Italo Svevo, La Conscience de Zeno, 1973, p. 135.
Tullio se remit à parler de son traumatisme, qui était aussi sa principale distraction. Il avait étudié l’anatomie de la jambe et du pied. Il m’expliqua en riant que, pour peu qu’on marchât à bonne allure, la durée d’un pas n’excède pas une demi-seconde, et que, pendant cette demi-seconde, cinquante-quatre muscles entrent en jeu : pas un de moins ! Ma pensée chavira et tout aussitôt se porta à mes jambes pour y chercher la monstrueuse machine. Elle la trouva. _ Bien sûr je ne distinguai pas les cinquante-quatre rouages, mais j’eus conscience d’une complication inextricable d’où mon attention tendue bannissait toute ordonnance.

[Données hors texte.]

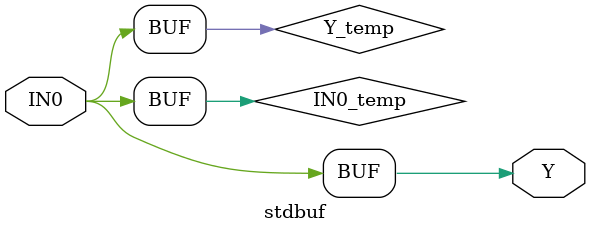
<source format=v>
module stdbuf(IN0,Y);
  parameter
        d_IN0_r = 0,
        d_IN0_f = 0,
        d_Y_r = 1,
        d_Y_f = 1;
  input  IN0;
  output  Y;
  wire  IN0_temp;
  reg  Y_temp;
  assign #(d_IN0_r,d_IN0_f) IN0_temp = IN0|IN0;
  assign #(d_Y_r,d_Y_f) Y = Y_temp;
  always
    @(IN0_temp)
      Y_temp = IN0_temp;
endmodule

</source>
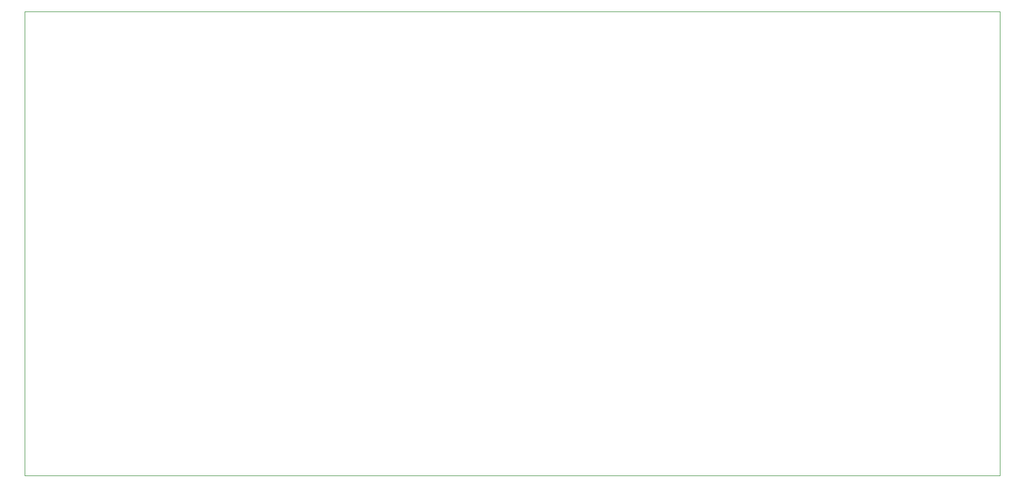
<source format=gbr>
G04 #@! TF.GenerationSoftware,KiCad,Pcbnew,5.1.9-73d0e3b20d~88~ubuntu18.04.1*
G04 #@! TF.CreationDate,2021-03-04T19:42:39-03:00*
G04 #@! TF.ProjectId,bms_hardware,626d735f-6861-4726-9477-6172652e6b69,rev?*
G04 #@! TF.SameCoordinates,Original*
G04 #@! TF.FileFunction,Profile,NP*
%FSLAX46Y46*%
G04 Gerber Fmt 4.6, Leading zero omitted, Abs format (unit mm)*
G04 Created by KiCad (PCBNEW 5.1.9-73d0e3b20d~88~ubuntu18.04.1) date 2021-03-04 19:42:39*
%MOMM*%
%LPD*%
G01*
G04 APERTURE LIST*
G04 #@! TA.AperFunction,Profile*
%ADD10C,0.050000*%
G04 #@! TD*
G04 APERTURE END LIST*
D10*
X85600000Y-81500000D02*
X236210000Y-81500000D01*
X236210000Y-81500000D02*
X236210000Y-153170000D01*
X85600000Y-153170000D02*
X236210000Y-153170000D01*
X85600000Y-81500000D02*
X85600000Y-153170000D01*
M02*

</source>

Je sortis du café en boitant et, plusieurs jours durant, je boitai. Marcher était devenu pour moi un exercice fatigant, douloureux même. Il me semblait que l’huile manquait à cet enchevêtrement d’organes et qu’ils s’usaient l’un contre l’autre à chaque mouvement. Quelques jours après, je fus atteint d‘un mal plus grave qui me fit oublier le premier. N’empêche qu’aujourd’hui encore, si quelqu’un me regarde marcher, les cinquante-quatre mouvements s’embarrassent et j’ai l’impression que je vais tomber.